The strength of our study is the parallel implementation in community pharmacies, allowing: 1) investigation as to whether the interventions are feasible in daily life and 2) direct comparison of the results under controlled study conditions and daily life conditions. Nevertheless, one has to be aware that experimental conditions were more strictly controlled in the ClinS arm (RCT; recruitment and data collection by one person (primary investigator); few places of recruitment (four hospital wards); one LMWH brand) than in the DailyS arm (quasi-experimental design with a comparison group; recruitment and data collection by several persons (community pharmacists, master students, primary investigator); several places of recruitment (community pharmacies); all brands of LMWH). The main limitation of the study is the low overall consent rate of 31.8%. In the ClinS, the main reasons for not meeting inclusion criteria were injections administered by another person, change of hospital ward, discharge when bridging was completed (oral anticoagulants in therapeutic range), no outpatient LMWH treatment, and comprehension difficulties due to language. The new oral anticoagulants [37] did not seem to account for a bias as they were only licensed in Switzerland in January 2009 or after completion of the study, respectively.

The results of our study allow important recommendations for daily practice, which are: 1) each person with a prescription for an outpatient LMWH treatment should be offered written information, alcohol swabs, a sharps collector, and oral instructions in s.c. injection technique, 2) the first self-injection should occur in the presence of a medical professional to ensure proper injection technique—if not done in the hospital, we encourage the pharmacists to be present (at patient’s individual injection time) [11] [15] [38] , 3) injection training into a “phantom” and further injections in the presence of or administered by a pharmacist are very supportive tools and should be applied if the patient requires lots of effort or has discomfort, and 4) potential needle phobia [39] and handling difficulties [14] should be kept in mind.

5. Conclusion

Our SOP was of good quality, adequate, appreciated, feasible in the daily life of community pharmacies, and resulted in improved application quality and knowledge, despite high baseline of patient skills. The home visits with the directly observed therapy were valuable in determining patient skills. Health care professionals should invest more time in delivering oral instructions—being the pivotal intervention in improving patients’ application quality—and in injection training into a “phantom”. Patients are capable of managing s.c. injection therapies in a satisfactory way and with high adherence if adequate assistance is provided.

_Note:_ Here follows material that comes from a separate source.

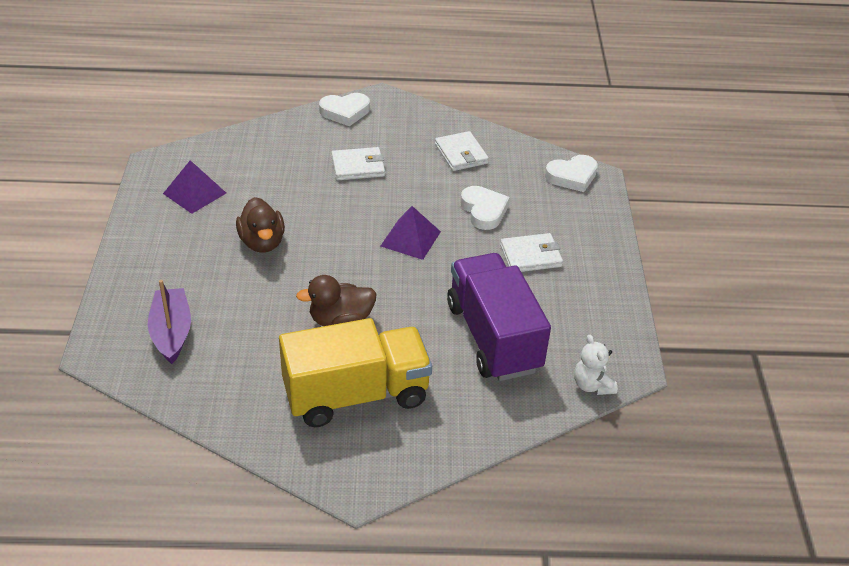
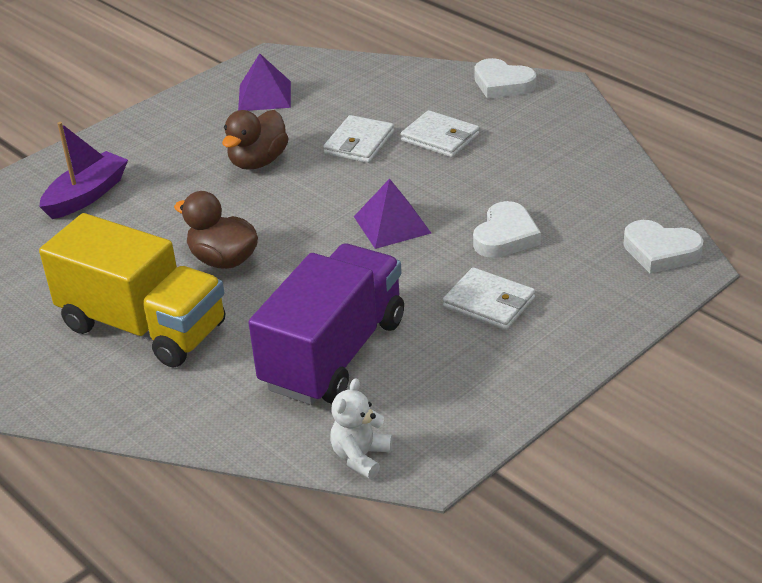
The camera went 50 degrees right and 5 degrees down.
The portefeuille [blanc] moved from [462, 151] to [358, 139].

We would like to thank all the involved physicians and nurses from the Kantonsspital Baselland, Bruderholz; the University Hospital Basel; and the Felix Platter-Spital, especially Markus L. Lampert, Michael Bodmer, Roland Bingisser, Norbert Suhm, Christian Ritter, and Petra Schroeder; the team of the “Emergency Pharmacy Basel”; and the participating community pharmacies for their effort and cooperation. We also thank the patients for participating, the students for data collection, Judith Kaiser and Raphaela von Gruenigen for their assistance in developing and performing the study, as well as Joëlle Bader (data sheets processing and analysis of used syringes), Philipp Walter (technical help), and Paul Lavender (English review) for their valuable contributions.


This study was supported by Pfizer AG through an unrestricted Investigator-Initiated Research Grant (IIRG).

Conflicts of Interest

The authors declare no conflicts of interest.